Samantha Swindler, the publisher and editor of the weekly Headlight Herald in Tillamook, Oregon, is the winner of the 2010 Tom and Pat Gish Award for courage, integrity and tenacity in rural journalism.
The Institute for Rural Journalism and Community Issues, based in the School of Journalism and Telecommunications at the University of Kentucky, gives the award in honor of the couple who published The Mountain Eagle for more than 50 years. Tom Gish, who died in 2008, and his wife Pat were the first recipients of the award.
Like the Gishes, Samantha Swindler is being recognized largely for her courage, integrity and tenacity in Eastern Kentucky, but also in Texas, where she began her newspaper career less than seven years ago. She has been in Oregon since July 2010.
The award will be presented to Swindler on April 1, at the spring symposium of the Oregon Newspaper Publishers Association in Albany, Ore.
As managing editor of the daily Times-Tribune of Corbin, Ky., circulation 6,000, Swindler spearheaded an investigation of the Whitley County sheriff that helped lead to his defeat for re-election and his subsequent indictment on 18 charges of abuse of public trust and three counts of tampering with physical evidence.
Swindler and her reporter, Adam Sulfridge, received repeated warnings about their safety as they revealed irregularities in how Sheriff Lawrence Hodge accounted for missing guns his officers had seized, problems with his alleged payments to informants, his failure to present cases against anyone arrested for felony drug violations, failure to send seized drugs to the state crime laboratory, and his officers’ repeated failure to testify, resulting in dismissal of serious drug charges.
“She did not let anyone scare her off the story or push her around,” said William Ketter, who worked with Swindler as senior vice president/ news for Community Newspaper Holdings, which owns the Times-Tribune.
The prosecutor, Commonwealth’s Attorney Allen Trimble, told the Institute for Rural Journalism and Community Issues that the paper’s “very persistent” reporting “was a very signifi cant influence on me.”
Swindler recounts her experience in the latest edition of Nieman Reports, published by the Nieman Foundation for Journalism at Harvard University.
“There is a great need for good investigative journalism in rural America,” she writes. “ Young reporters tend to think they need a byline from The New York Times to make a difference in the world. If they really want to have an impact, get a job with a community paper and start asking the tough questions that no one ever asked before.”
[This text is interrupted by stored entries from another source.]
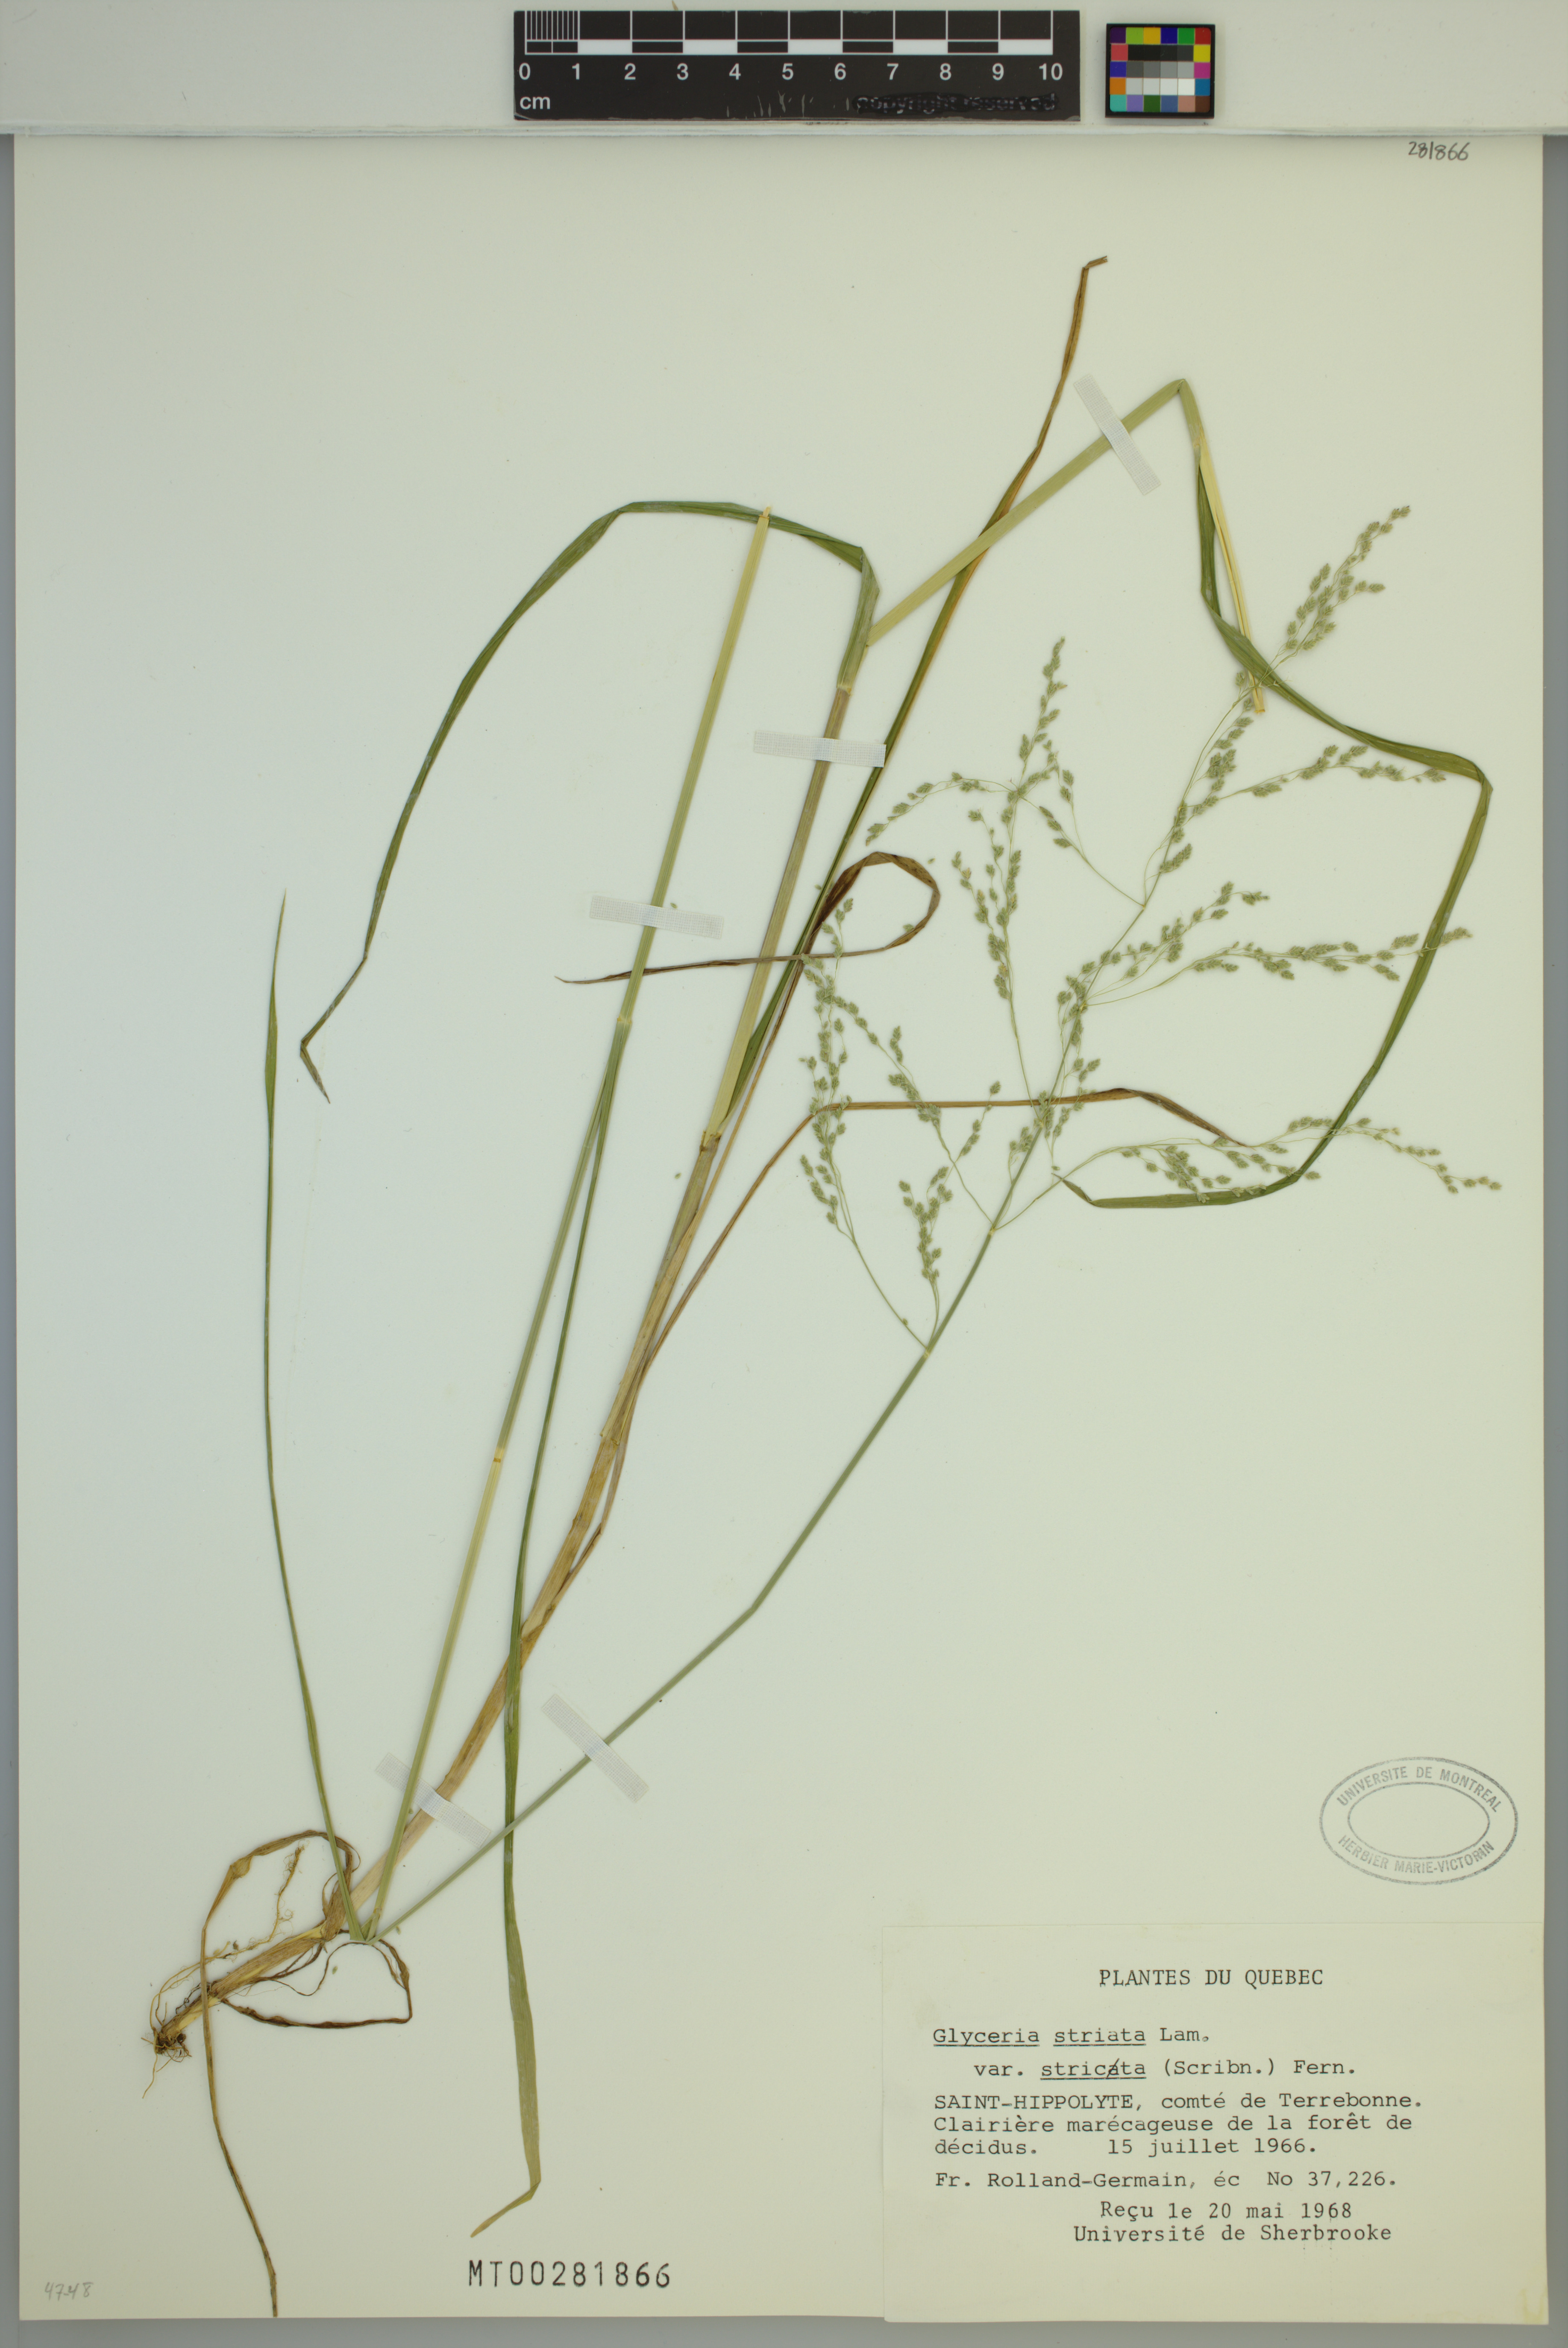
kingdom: Plantae
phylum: Tracheophyta
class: Liliopsida
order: Poales
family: Poaceae
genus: Glyceria
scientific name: Glyceria striata
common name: Fowl manna grass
The investigation of the sheriff was the capstone to Swindler’s four years in Corbin, in which she held local officials accountable on a wide front, revealing that the county was improperly using a tourism tax to fund an airport and that city officials spent $20,000 on tickets to a country-music concert for city employees and their friends.
When Swindler was managing editor of the Jacksonville ( Tex.) Daily Progress, the paper won a Freedom of Information Award from the Texas Associated Press Managing Editors for coverage of city police corruption. The city manager was fired after Swindler, then a reporter, found he was illegally burning condemned houses.
A native of Metairie, La., Swindler is a 2002 graduate in communication from Boston University.
“She makes a wonderful example for the rest of us,” said Ben Gish, editor of The Mountain Eagle, son of the couple for whom the award is named and a member of the award selection committee.
“If in the past decade there’s been any other journalist in America, rural or city, who has demonstrated the level of tenacity, courage and integrity Swindler did with that series, then I’d like to meet them,” Gish said. “Unless they were able to walk in her shoes, it would be impossible for a reporter/ editor at a large metropolitan daily to understand the danger Swindler faced while letting Whitley County know its top law enforcement officer was a crook.”
Ketter said, “Never has there been a greater need for perceptive, courageous reporting in smaller communities as big city papers reduce their resources and reach across rural America. That’s why it is so important that journalists such as Samantha Swindler stand their ground, however fraught with risks, as the people’s surrogate, holding public officials accountable.”
The Gish Award has a criterion of tenacity “because our craft has had many courageous rural journalists whose achievements have been meteoric, ending in burnout,” said Al Cross, director of the Institute for Rural Journalism and Community Issues. “It’s very diffi cult to show courage over a long period, as Tom and Pat did. So, I never really anticipated that the award might go to someone who hasn’t turned 30. But in her short career, Samantha Swindler has demonstrated the tenacity, courage and integrity that we had in mind when we created the award.”
Besides Tom and Pat Gish, other winners of the award have been the Ezzell family, publishers of The Canadian ( Tex.) Record, in 2007; and former publisher Stanley Dearman and Publisher Jim Prince of The Neshoba Democrat of Philadelphia, Miss., in 2008. No award was presented for 2009.